The required answer is an exact copy of the records below, without pictures.

──────

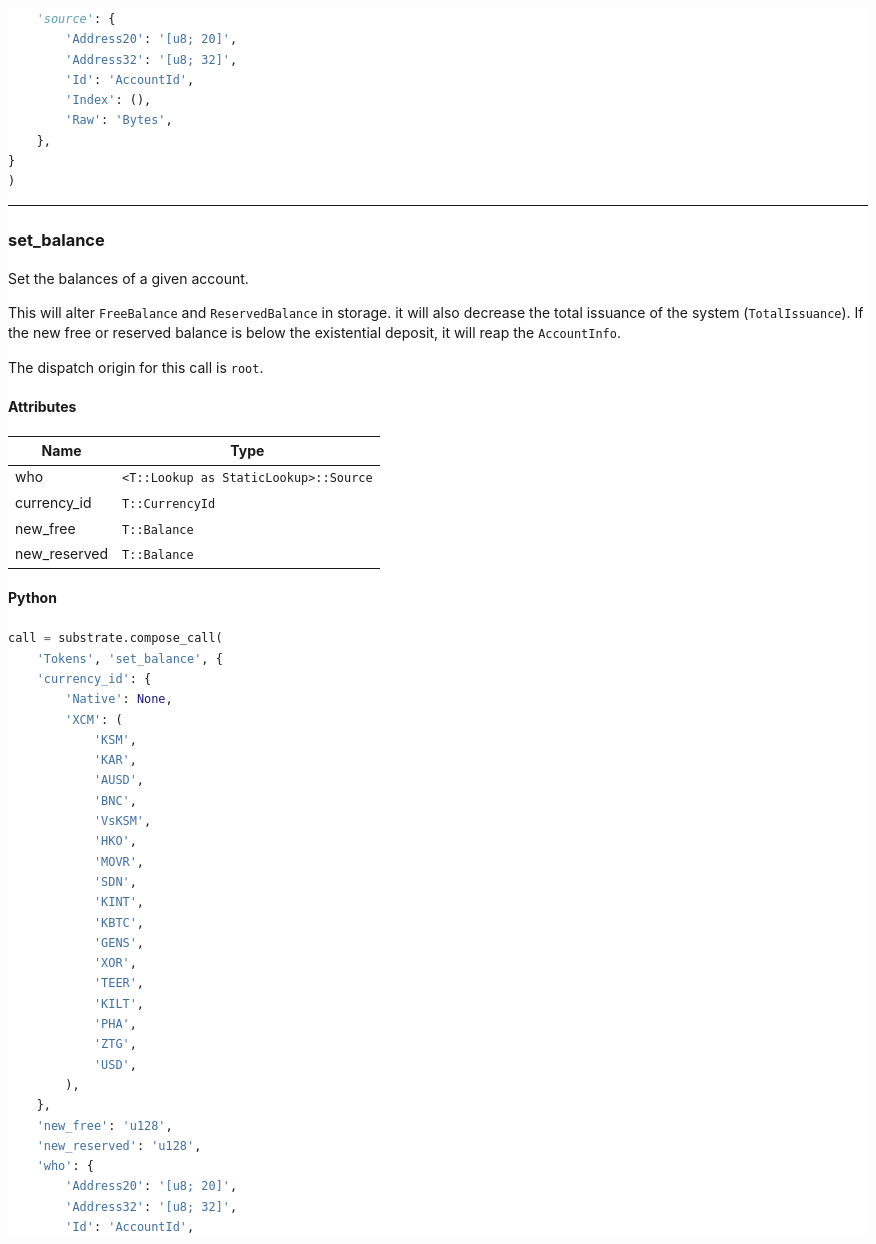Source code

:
 ```python
    'source': {
        'Address20': '[u8; 20]',
        'Address32': '[u8; 32]',
        'Id': 'AccountId',
        'Index': (),
        'Raw': 'Bytes',
    },
}
)
```

---------
### set_balance
Set the balances of a given account.

This will alter `FreeBalance` and `ReservedBalance` in storage. it
will also decrease the total issuance of the system
(`TotalIssuance`). If the new free or reserved balance is below the
existential deposit, it will reap the `AccountInfo`.

The dispatch origin for this call is `root`.
#### Attributes
| Name | Type |
| -------- | -------- | 
| who | `<T::Lookup as StaticLookup>::Source` | 
| currency_id | `T::CurrencyId` | 
| new_free | `T::Balance` | 
| new_reserved | `T::Balance` | 

#### Python
```python
call = substrate.compose_call(
    'Tokens', 'set_balance', {
    'currency_id': {
        'Native': None,
        'XCM': (
            'KSM',
            'KAR',
            'AUSD',
            'BNC',
            'VsKSM',
            'HKO',
            'MOVR',
            'SDN',
            'KINT',
            'KBTC',
            'GENS',
            'XOR',
            'TEER',
            'KILT',
            'PHA',
            'ZTG',
            'USD',
        ),
    },
    'new_free': 'u128',
    'new_reserved': 'u128',
    'who': {
        'Address20': '[u8; 20]',
        'Address32': '[u8; 32]',
        'Id': 'AccountId',
```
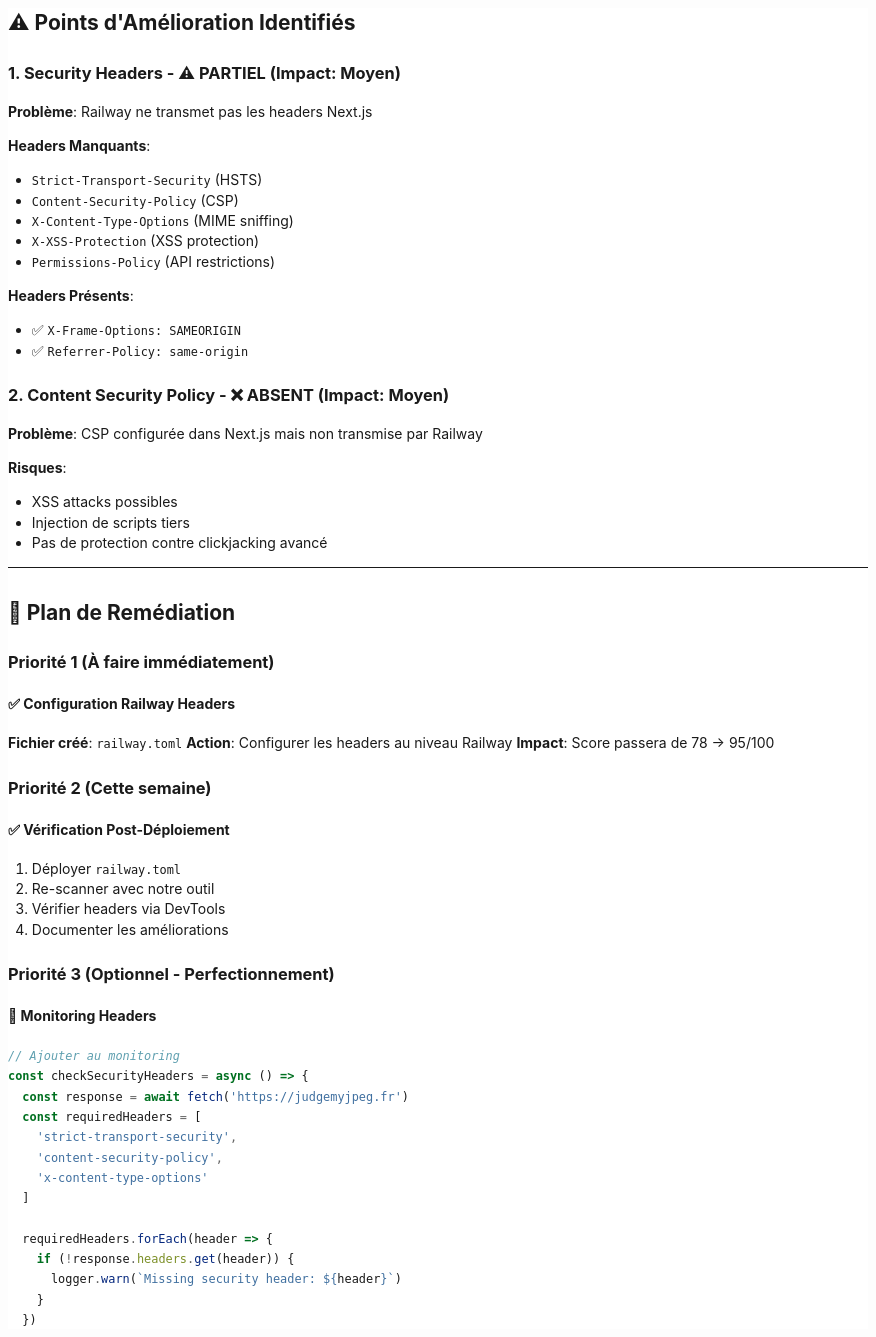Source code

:
## ⚠️ Points d'Amélioration Identifiés

### 1. **Security Headers** - ⚠️ PARTIEL (Impact: Moyen)
**Problème**: Railway ne transmet pas les headers Next.js

**Headers Manquants**:
- `Strict-Transport-Security` (HSTS)
- `Content-Security-Policy` (CSP)
- `X-Content-Type-Options` (MIME sniffing)
- `X-XSS-Protection` (XSS protection)
- `Permissions-Policy` (API restrictions)

**Headers Présents**:
- ✅ `X-Frame-Options: SAMEORIGIN` 
- ✅ `Referrer-Policy: same-origin`

### 2. **Content Security Policy** - ❌ ABSENT (Impact: Moyen)
**Problème**: CSP configurée dans Next.js mais non transmise par Railway

**Risques**:
- XSS attacks possibles
- Injection de scripts tiers
- Pas de protection contre clickjacking avancé

---

## 🔧 Plan de Remédiation

### **Priorité 1 (À faire immédiatement)**

#### ✅ Configuration Railway Headers
**Fichier créé**: `railway.toml`
**Action**: Configurer les headers au niveau Railway
**Impact**: Score passera de 78 → 95/100

### **Priorité 2 (Cette semaine)**

#### ✅ Vérification Post-Déploiement
1. Déployer `railway.toml`
2. Re-scanner avec notre outil
3. Vérifier headers via DevTools
4. Documenter les améliorations

### **Priorité 3 (Optionnel - Perfectionnement)**

#### 🔧 Monitoring Headers
```javascript
// Ajouter au monitoring
const checkSecurityHeaders = async () => {
  const response = await fetch('https://judgemyjpeg.fr')
  const requiredHeaders = [
    'strict-transport-security',
    'content-security-policy',
    'x-content-type-options'
  ]
  
  requiredHeaders.forEach(header => {
    if (!response.headers.get(header)) {
      logger.warn(`Missing security header: ${header}`)
    }
  })
```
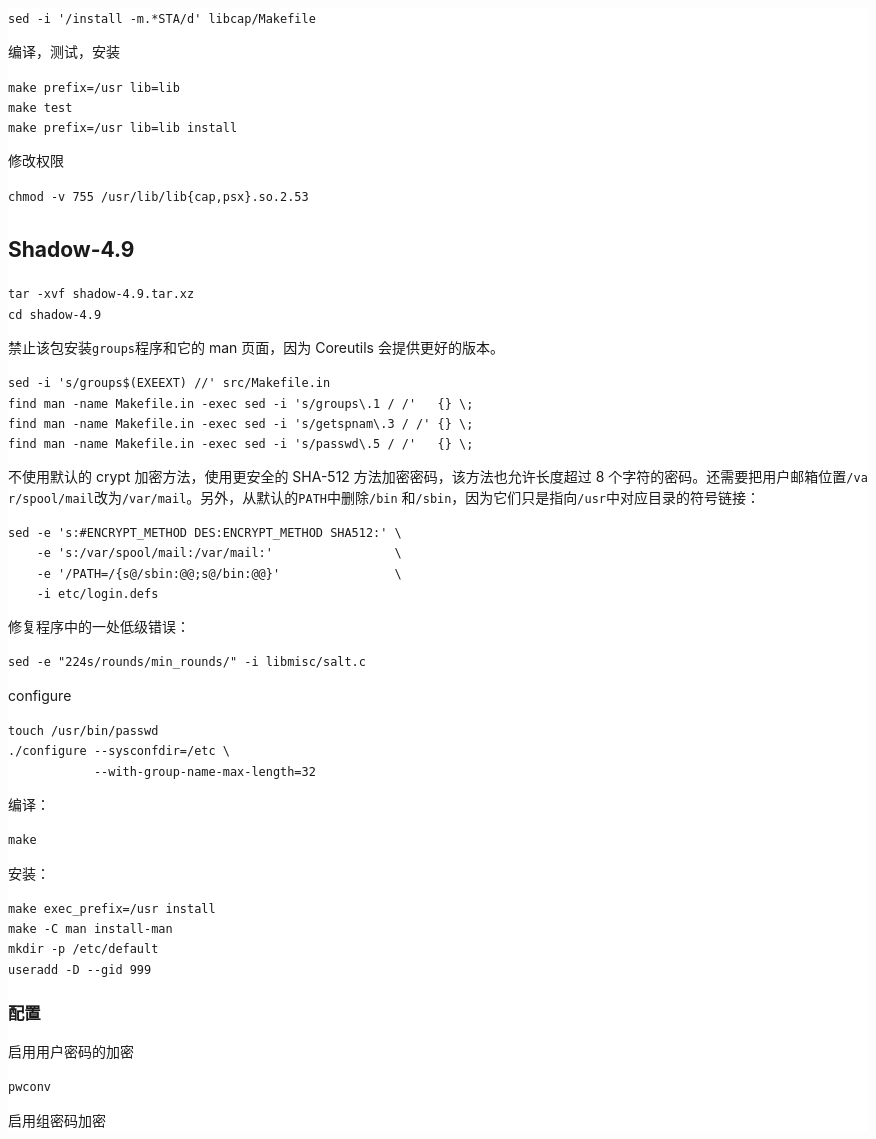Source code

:     sed -i '/install -m.*STA/d' libcap/Makefile
编译，测试，安装
```
make prefix=/usr lib=lib
make test
make prefix=/usr lib=lib install
```
修改权限

    chmod -v 755 /usr/lib/lib{cap,psx}.so.2.53
## Shadow-4.9
```
tar -xvf shadow-4.9.tar.xz
cd shadow-4.9
```
禁止该包安装`groups`程序和它的 man 页面，因为 Coreutils 会提供更好的版本。
```
sed -i 's/groups$(EXEEXT) //' src/Makefile.in
find man -name Makefile.in -exec sed -i 's/groups\.1 / /'   {} \;
find man -name Makefile.in -exec sed -i 's/getspnam\.3 / /' {} \;
find man -name Makefile.in -exec sed -i 's/passwd\.5 / /'   {} \;
```
不使用默认的 crypt 加密方法，使用更安全的 SHA-512 方法加密密码，该方法也允许长度超过 8 个字符的密码。还需要把用户邮箱位置`/var/spool/mail`改为`/var/mail`。另外，从默认的`PATH`中删除`/bin` 和`/sbin`，因为它们只是指向`/usr`中对应目录的符号链接：
```
sed -e 's:#ENCRYPT_METHOD DES:ENCRYPT_METHOD SHA512:' \
    -e 's:/var/spool/mail:/var/mail:'                 \
    -e '/PATH=/{s@/sbin:@@;s@/bin:@@}'                \
    -i etc/login.defs
```
修复程序中的一处低级错误：

    sed -e "224s/rounds/min_rounds/" -i libmisc/salt.c
configure
```
touch /usr/bin/passwd
./configure --sysconfdir=/etc \
            --with-group-name-max-length=32
```
编译：

    make
安装：
```
make exec_prefix=/usr install
make -C man install-man
mkdir -p /etc/default
useradd -D --gid 999
```
### 配置
启用用户密码的加密

    pwconv
启用组密码加密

──────

Task response —
Source code

:
 ```python
    'source': {
        'Address20': '[u8; 20]',
        'Address32': '[u8; 32]',
        'Id': 'AccountId',
        'Index': (),
        'Raw': 'Bytes',
    },
}
)
```

---------
### set_balance
Set the balances of a given account.

This will alter `FreeBalance` and `ReservedBalance` in storage. it
will also decrease the total issuance of the system
(`TotalIssuance`). If the new free or reserved balance is below the
existential deposit, it will reap the `AccountInfo`.

The dispatch origin for this call is `root`.
#### Attributes
| Name | Type |
| -------- | -------- | 
| who | `<T::Lookup as StaticLookup>::Source` | 
| currency_id | `T::CurrencyId` | 
| new_free | `T::Balance` | 
| new_reserved | `T::Balance` | 

#### Python
```python
call = substrate.compose_call(
    'Tokens', 'set_balance', {
    'currency_id': {
        'Native': None,
        'XCM': (
            'KSM',
            'KAR',
            'AUSD',
            'BNC',
            'VsKSM',
            'HKO',
            'MOVR',
            'SDN',
            'KINT',
            'KBTC',
            'GENS',
            'XOR',
            'TEER',
            'KILT',
            'PHA',
            'ZTG',
            'USD',
        ),
    },
    'new_free': 'u128',
    'new_reserved': 'u128',
    'who': {
        'Address20': '[u8; 20]',
        'Address32': '[u8; 32]',
        'Id': 'AccountId',
```
Source code

:
## ⚠️ Points d'Amélioration Identifiés

### 1. **Security Headers** - ⚠️ PARTIEL (Impact: Moyen)
**Problème**: Railway ne transmet pas les headers Next.js

**Headers Manquants**:
- `Strict-Transport-Security` (HSTS)
- `Content-Security-Policy` (CSP)
- `X-Content-Type-Options` (MIME sniffing)
- `X-XSS-Protection` (XSS protection)
- `Permissions-Policy` (API restrictions)

**Headers Présents**:
- ✅ `X-Frame-Options: SAMEORIGIN` 
- ✅ `Referrer-Policy: same-origin`

### 2. **Content Security Policy** - ❌ ABSENT (Impact: Moyen)
**Problème**: CSP configurée dans Next.js mais non transmise par Railway

**Risques**:
- XSS attacks possibles
- Injection de scripts tiers
- Pas de protection contre clickjacking avancé

---

## 🔧 Plan de Remédiation

### **Priorité 1 (À faire immédiatement)**

#### ✅ Configuration Railway Headers
**Fichier créé**: `railway.toml`
**Action**: Configurer les headers au niveau Railway
**Impact**: Score passera de 78 → 95/100

### **Priorité 2 (Cette semaine)**

#### ✅ Vérification Post-Déploiement
1. Déployer `railway.toml`
2. Re-scanner avec notre outil
3. Vérifier headers via DevTools
4. Documenter les améliorations

### **Priorité 3 (Optionnel - Perfectionnement)**

#### 🔧 Monitoring Headers
```javascript
// Ajouter au monitoring
const checkSecurityHeaders = async () => {
  const response = await fetch('https://judgemyjpeg.fr')
  const requiredHeaders = [
    'strict-transport-security',
    'content-security-policy',
    'x-content-type-options'
  ]
  
  requiredHeaders.forEach(header => {
    if (!response.headers.get(header)) {
      logger.warn(`Missing security header: ${header}`)
    }
  })
```
Source code

:     sed -i '/install -m.*STA/d' libcap/Makefile
编译，测试，安装
```
make prefix=/usr lib=lib
make test
make prefix=/usr lib=lib install
```
修改权限

    chmod -v 755 /usr/lib/lib{cap,psx}.so.2.53
## Shadow-4.9
```
tar -xvf shadow-4.9.tar.xz
cd shadow-4.9
```
禁止该包安装`groups`程序和它的 man 页面，因为 Coreutils 会提供更好的版本。
```
sed -i 's/groups$(EXEEXT) //' src/Makefile.in
find man -name Makefile.in -exec sed -i 's/groups\.1 / /'   {} \;
find man -name Makefile.in -exec sed -i 's/getspnam\.3 / /' {} \;
find man -name Makefile.in -exec sed -i 's/passwd\.5 / /'   {} \;
```
不使用默认的 crypt 加密方法，使用更安全的 SHA-512 方法加密密码，该方法也允许长度超过 8 个字符的密码。还需要把用户邮箱位置`/var/spool/mail`改为`/var/mail`。另外，从默认的`PATH`中删除`/bin` 和`/sbin`，因为它们只是指向`/usr`中对应目录的符号链接：
```
sed -e 's:#ENCRYPT_METHOD DES:ENCRYPT_METHOD SHA512:' \
    -e 's:/var/spool/mail:/var/mail:'                 \
    -e '/PATH=/{s@/sbin:@@;s@/bin:@@}'                \
    -i etc/login.defs
```
修复程序中的一处低级错误：

    sed -e "224s/rounds/min_rounds/" -i libmisc/salt.c
configure
```
touch /usr/bin/passwd
./configure --sysconfdir=/etc \
            --with-group-name-max-length=32
```
编译：

    make
安装：
```
make exec_prefix=/usr install
make -C man install-man
mkdir -p /etc/default
useradd -D --gid 999
```
### 配置
启用用户密码的加密

    pwconv
启用组密码加密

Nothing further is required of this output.